Hope in God is always based on who God is and what God has promised. In the excruciating pain of grief, you may abide in hope, because God promises to heal the brokenhearted. In the lonely moments of loss, you cling to hope, because God’s grace is sufficient. When it seems like everything good is in your rear-view mirror, you hold fast to hope, because God’s goodness is unchangeable and never-ending. God’s goodness just is. And hope held in God’s goodness means this world of suffering is not all there is. Death is defeated; we will see our loved ones again, and the glory of God will shine through the darkness of your affliction and loss. The apostle Paul, no stranger to suffering, explains it like this –
Therefore, since it is by God’s mercy that we are engaged in this ministry, we do not lose heart. For we do not proclaim ourselves. We proclaim Jesus Christ as Lord and ourselves as your slaves for Jesus’s sake.
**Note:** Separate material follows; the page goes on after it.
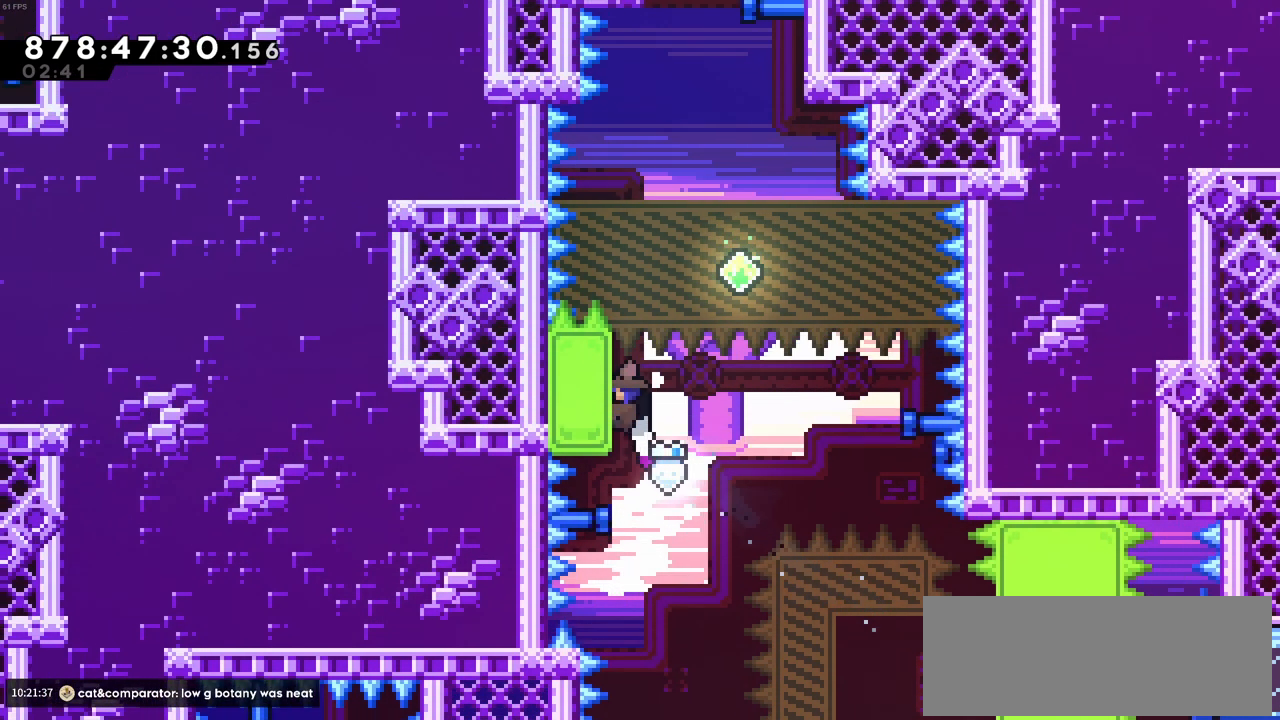
{"keys": ["c", "right"], "events": [[283, "c", "down"], [283, "right", "down"], [366, "up", "up"], [366, "z", "up"]]}
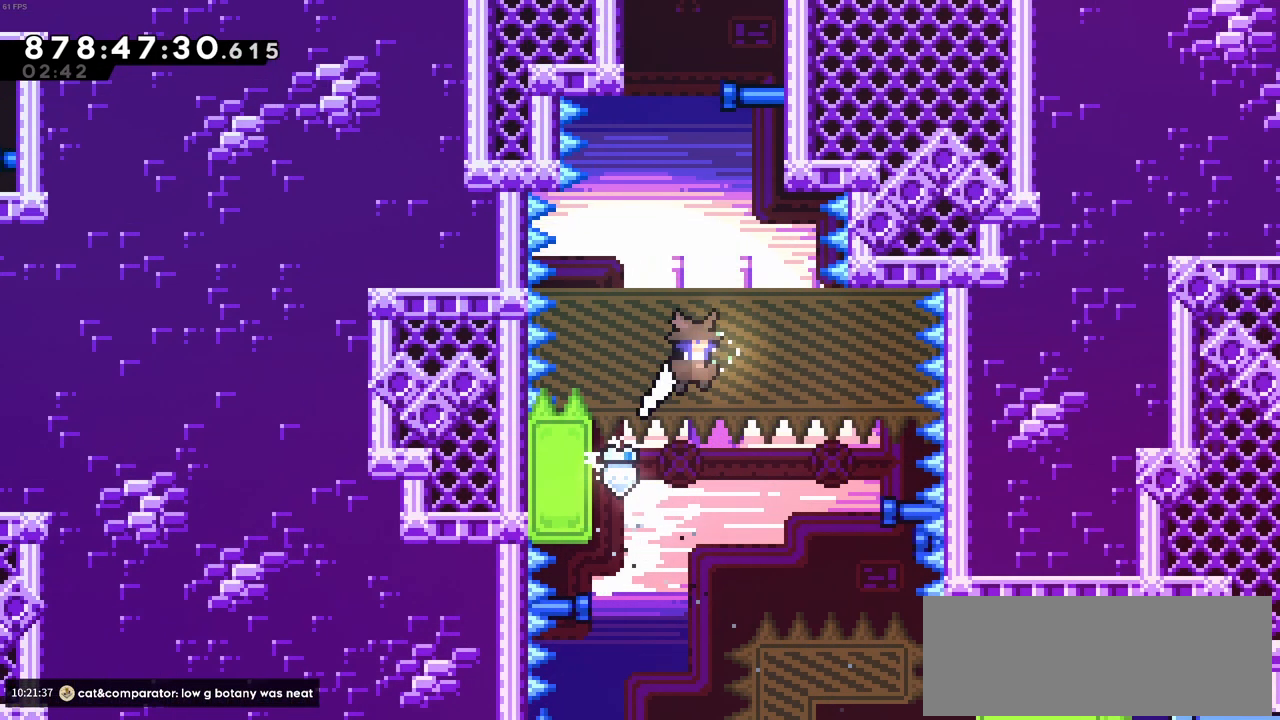
{"keys": ["right", "up", "z"], "events": [[66, "up", "down"], [83, "c", "up"], [100, "right", "up"], [150, "x", "down"], [283, "right", "down"], [283, "x", "up"], [333, "z", "down"]]}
For it is the God who said, “Let light shine out of darkness,” who has shone in our hearts to give the light of the knowledge of the glory of God in the face of Jesus Christ.
But we have this treasure in clay jars, so that it may be made clear that this extraordinary power belongs to God and does not come from us. We are afflicted in every way, but not crushed; perplexed, but not driven to despair; persecuted, but not forsaken; struck down, but not destroyed; always carrying in the body the death of Jesus, so that the life of Jesus may also be made visible in our bodies.
For while we live, we are always being given up to death for Jesus’s sake, so that the life of Jesus may be made visible in our mortal flesh. So death is at work in us, but life is in you. Yes, everything is for your sake, so that grace, as it extends to more and more people, may increase thanksgiving, to the glory of God.
So we do not lose heart. Even though our outer nature is wasting away, our inner nature is being renewed day by day. For this slight momentary affliction is preparing us for an eternal weight of glory beyond all measure, because we look not at what can be seen but at what cannot be seen; for what can be seen is temporary, but what cannot be seen is eternal. (2 Corinthians 4:5-12, 15-18)
For a disciple of Christ, grief is all three legs of the stool all at once. Just as a stool cannot stand when any leg is missing, you cannot work through and move through your grief without each of these three legs. Though you still grieve deeply and feel the pain of loss acutely, you continually offload the agony to God; you trust God when you don’t understand; you anchor your hope in God’s presence and character, in God’s promises of compassionate healing, sustaining grace, eternal provision, and sure restoration.
How firm a foundation: Solace and strength for our journey!
The Word of the Lord! Thanks be to God!
Pastor Grant M. VanderVelden shared this message in worship on Sunday, June 28, 2026, at First Presbyterian Church in Waukon, Iowa, USA. Scholarship, commentary, and reflection by Lisa Appelo, Jody Burkeen, and Elisabeth Kübler-Ross inform the message.